Erste Informationsveranstaltungen
fanden
bereits statt
Die Bürger sollen intensiv bei der Planung des neuen Quartiers Oberbillwerder beteiligt werden. Erste Informationsveranstaltungen fanden bereits statt © IBA Hamburg

„Sport ist ein wichtiger Faktor für das Zusammenleben und die Lebensqualität in einem Stadtteil“, sagt Innen- und Sportsenator Andy Grote (SPD). „Sport soll deshalb ein prägendes Identitätsmerkmal für Oberbillwerder werden. Dort soll ein Modellstadtteil im Sinne unserer Strategie ,ActiveCity‘ mit Betonung auf Bewegung, Gesundheit und Ernährung entstehen.“ Der Hamburger Sportbund (HSB) und der benachbarte Großverein TSG Bergedorf (10.500 Mitglieder) haben ihre Vorstellungen eingebracht, sie werden auch am weiteren Prozess beteiligt. „Bislang fühlen wir uns gut mitgenommen“, sagt Architekt Bernard Kössler, stellvertretender Vorstandsvorsitzender des HSB.

Dass dem Sport in Oberbillwerder großzügig Flächen zugestanden werden, hat einen einfachen Grund: Die Erschließungskosten dieses städtischen, derzeit verpachteten Areals sind im Vergleich zur HafenCity, dem Kleinen Grasbrook, anderer Hafengebiete und bei der Endverdichtung bestehender Quartiere anders gelagert. Planungs­vorgabe ist es, mittels intelligenter Mehrfachnutzung der Flächen sparsam mit der Ressource Boden umzugehen. Schulsportanlagen sind mit öffentlichen Sportangeboten zu kombinieren, Parkanlagen mit animierenden Sport- undBewegungsmöglichkeiten anzureichern; zugleich sollen Retentionsflächen für das Oberflächenwasser geschaffen und über ein zukunftsfähiges Mobilitäts- und Wegesystem Zu-Fuß-Gehen und Radfahren gefördert werden.

Zentrale öffentliche Sportanlage

Der „Goldene Plan“, seit 1959 eine anerkannte, nicht gesetzliche Richtlinie zur Entwicklung der Sportstätteninfrastruktur, sieht in seiner Fassung von 1976 einen Sportflächenbedarf von 3,5 Quadratmetern pro Einwohner vor. Das wären in Oberbillwerder bei 20.000 Bewohnern sieben Hektar, 5,25 Hektar bei 15.000 Menschen.

**Ausgangsmaterial**
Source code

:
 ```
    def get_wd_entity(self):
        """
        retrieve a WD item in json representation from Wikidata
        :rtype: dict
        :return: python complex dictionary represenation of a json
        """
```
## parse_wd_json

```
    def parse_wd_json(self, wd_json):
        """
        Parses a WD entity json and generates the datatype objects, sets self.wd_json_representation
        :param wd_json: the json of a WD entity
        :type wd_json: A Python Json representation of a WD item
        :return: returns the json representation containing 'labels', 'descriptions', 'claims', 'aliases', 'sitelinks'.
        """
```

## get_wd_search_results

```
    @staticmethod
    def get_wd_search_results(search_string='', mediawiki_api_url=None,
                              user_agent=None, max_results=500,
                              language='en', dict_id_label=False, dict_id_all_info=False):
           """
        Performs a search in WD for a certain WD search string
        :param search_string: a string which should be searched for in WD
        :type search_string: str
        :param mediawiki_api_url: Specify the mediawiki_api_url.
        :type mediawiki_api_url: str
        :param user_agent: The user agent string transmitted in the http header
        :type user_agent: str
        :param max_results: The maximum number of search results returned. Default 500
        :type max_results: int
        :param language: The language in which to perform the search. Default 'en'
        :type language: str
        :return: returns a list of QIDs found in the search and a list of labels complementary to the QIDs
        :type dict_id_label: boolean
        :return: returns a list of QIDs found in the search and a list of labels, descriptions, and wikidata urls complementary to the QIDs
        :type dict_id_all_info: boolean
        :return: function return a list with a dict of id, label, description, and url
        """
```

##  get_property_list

**Ziel der Aufgabe**
Fassen Sie den Text über den Sport im geplanten Quartier Oberbillwerder bitte in zwei Sätzen zusammen.

**Lösung der Aufgabe**
Im neuen Quartier Oberbillwerder soll Sport laut Innen- und Sportsenator Andy Grote ein prägendes Identitätsmerkmal werden, und der Hamburger Sportbund sowie die TSG Bergedorf sind an der Planung beteiligt. Weil die Erschließungskosten dort anders gelagert sind als etwa in der HafenCity, erhält der Sport großzügig Flächen, die durch Mehrfachnutzung sparsam genutzt werden sollen; bei 20.000 Bewohnern ergäbe der „Goldene Plan“ einen Sportflächenbedarf von sieben Hektar.